The mere fact the book is now in its 5th edition twenty years on from initial publication is testament to its enduring well-earned popularity. Author Siegel has not rested on reputation, the main update being an account of the 2008 financial crisis and its aftermath in the first 70 pages.
It's hard to say these are criticisms, but here is what I would like to see expanded (I'll gladly take another 100 pages despite the book being already almost a brick at 400 pages):
- Central thesis past vs future? - The fact in the following quote accounts for the fame, and the title, of the book "... stocks, in contrast to bonds or bills, have never delivered to investors a negative real return over periods lasting 17 years or more" (going back to 1802 up to 2012 in the USA). OK, so how about the future? What are the chances this streak will continue and what are the factors to support the expectation? Is it just that the USA is lucky, as the-world-is-random folk believe? Siegel does address this crucial question to some degree - yes, since i) emerging markets country investors will buy up the assets of the boomer generation as they sell to finance retirement, ii) prosperity comes from productivity growth in the USA, which will continue. This is not totally convincing. How have stocks done around the world? The experience of other countries is not examined to any degree (Canada itself gets a couple of insignificant mentions), especially those where stock investors lost everything. Others like Elroy Dimson, Paul Marsh and Mike Staunton in Triumph of the Optimists and in their annual Credit Suisse Global Investment Returns Yearbooks have taken a much more extensive long term look. Siegel really considers only volatility risk since that is all that has transpired in the USA. It would be helpful for him to consider other long run equity risk, such as William Bernstein does in Deep Risk (which I discussed here).

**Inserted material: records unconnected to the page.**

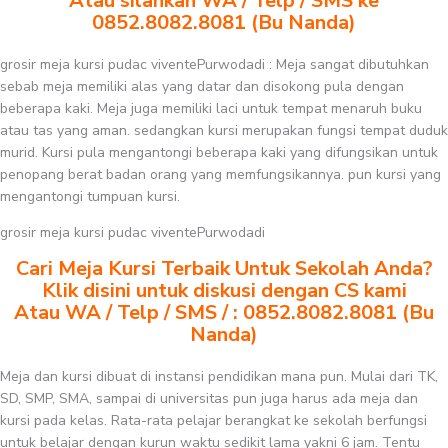
Atau silahkan WA / Telp / SMS ke
0852.8082.8081 (Bu Nanda)
grosir meja kursi pudac viventePurwodadi : Meja sangat dibutuhkan
sebab meja memiliki alas yang datar dan disokong pula dengan
beberapa kaki. Meja juga memiliki laci untuk tempat menaruh buku
atau tas yang aman. sedangkan kursi merupakan fungsi tempat duduk
murid. Kursi pula mengantongi beberapa kaki yang difungsikan untuk
penopang berat badan orang yang memfungsikannya. pun kursi yang
mengantongi tumpuan kursi.
grosir meja kursi pudac viventePurwodadi
Cari Meja Kursi Terbaik Untuk Sekolah Anda?
Klik disini untuk diskusi dengan CS kami
Atau WA / Telp / SMS / : 0852.8082.8081 (Bu
Nanda)
Meja dan kursi dibuat di instansi pendidikan mana pun. Mulai dari TK,
SD, SMP, SMA, sampai di universitas pun juga harus ada meja dan
kursi pada kelas. Rata-rata pelajar berangkat ke sekolah berfungsi
untuk belajar dengan kurun waktu sedikit lama yakni 6 jam. Tentu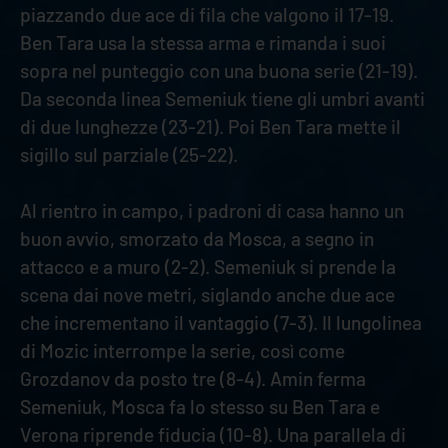
piazzando due ace di fila che valgono il 17-19.
Ben Tara usa la stessa arma e rimanda i suoi
sopra nel punteggio con una buona serie (21-19).
Da seconda linea Semeniuk tiene gli umbri avanti
di due lunghezze (23-21). Poi Ben Tara mette il
sigillo sul parziale (25-22).
Al rientro in campo, i padroni di casa hanno un
buon avvio, smorzato da Mosca, a segno in
attacco e a muro (2-2). Semeniuk si prende la
scena dai nove metri, siglando anche due ace
che incrementano il vantaggio (7-3). Il lungolinea
di Mozic interrompe la serie, così come
Grozdanov da posto tre (8-4). Amin ferma
Semeniuk, Mosca fa lo stesso su Ben Tara e
Verona riprende fiducia (10-8). Una parallela di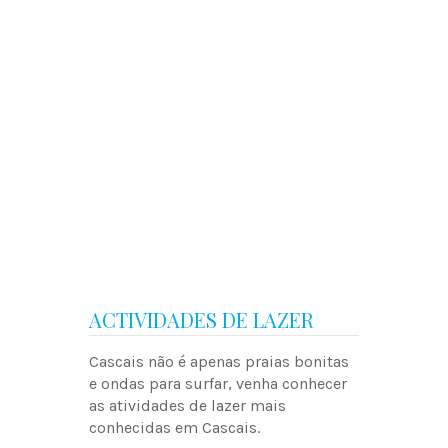
ACTIVIDADES DE LAZER
Cascais não é apenas praias bonitas
e ondas para surfar, venha conhecer
as atividades de lazer mais
conhecidas em Cascais.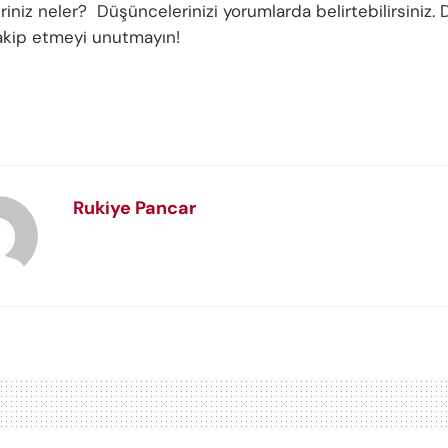
riniz neler? Düşüncelerinizi yorumlarda belirtebilirsiniz. 
 takip etmeyi unutmayın!
Rukiye Pancar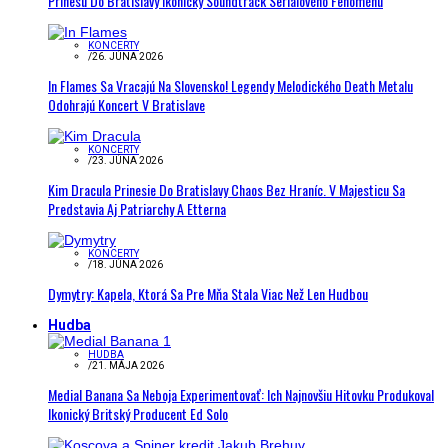
Prinesú Do Bratislavy Ikonický Soundtrack Seriálového Fenoménu
KONCERTY
/
26. JÚNA 2026
In Flames Sa Vracajú Na Slovensko! Legendy Melodického Death Metalu
Odohrajú Koncert V Bratislave
KONCERTY
/
23. JÚNA 2026
Kim Dracula Prinesie Do Bratislavy Chaos Bez Hraníc. V Majesticu Sa
Predstavia Aj Patriarchy A Etterna
KONCERTY
/
18. JÚNA 2026
Dymytry: Kapela, Ktorá Sa Pre Mňa Stala Viac Než Len Hudbou
Hudba
HUDBA
/
21. MÁJA 2026
Medial Banana Sa Neboja Experimentovať: Ich Najnovšiu Hitovku Produkoval
Ikonický Britský Producent Ed Solo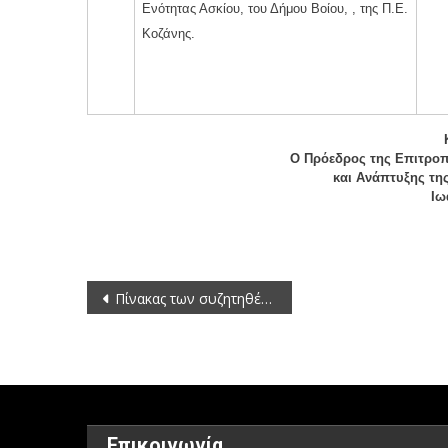
Ενότητας Ασκίου, του Δήμου Βοίου, , της Π.Ε.
Κοζάνης.
Ο Πρόεδρος της Επιτροπ
και Ανάπτυξης τη
Ιω
Πλοήγηση
Πίνακας των συζητηθέντων θεμάτων κατά την 7η/14-11-2012 συνεδρίαση της Επιτροπής Κοινωνικής Συνοχής της Περιφέρειας Δυτικής Μακεδονίας
άρθρων
Επικοινωνία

- Investing strategies beyond cap-weight and fundamental weight? - As his own dissection of the Dow Jones Industrials and S&P 500 stock indices makes clear, cap-weight indices and the funds that implement them are strategies themselves, with significant inefficiencies, despite being miles better than actively managed mutual funds. There are better alternatives but he covers only one - fundamental weighting. Siegel describes small size, value and momentum factors but neglects low volatility and then misses the chance to tie all that together by describing the current state of the art indices/strategies being developed in places like the EDHEC Risk Institute in Smart Beta 2.0, such as maximum diversification, efficient maximum Sharpe, maximum decorrelation, minimum portfolio volatility, risk parity etc.
Nevertheless, it's hard to knock Siegel too hard for the tremendously useful contribution this book makes to investing knowledge.
There's plenty of footnoting for further reading of sources. There are lots of charts and tables. The lengthy 17 page index is excellent. The writing is clear and jargon-free for the ordinary investor though it helps to have basic knowledge of investing. It's a book one can return to again and again. It gave me plenty of blog post ideas.
Rating: 4.5 out of 5 stars.
Disclosure: The publisher provided me with a copy of the 5th edition for review.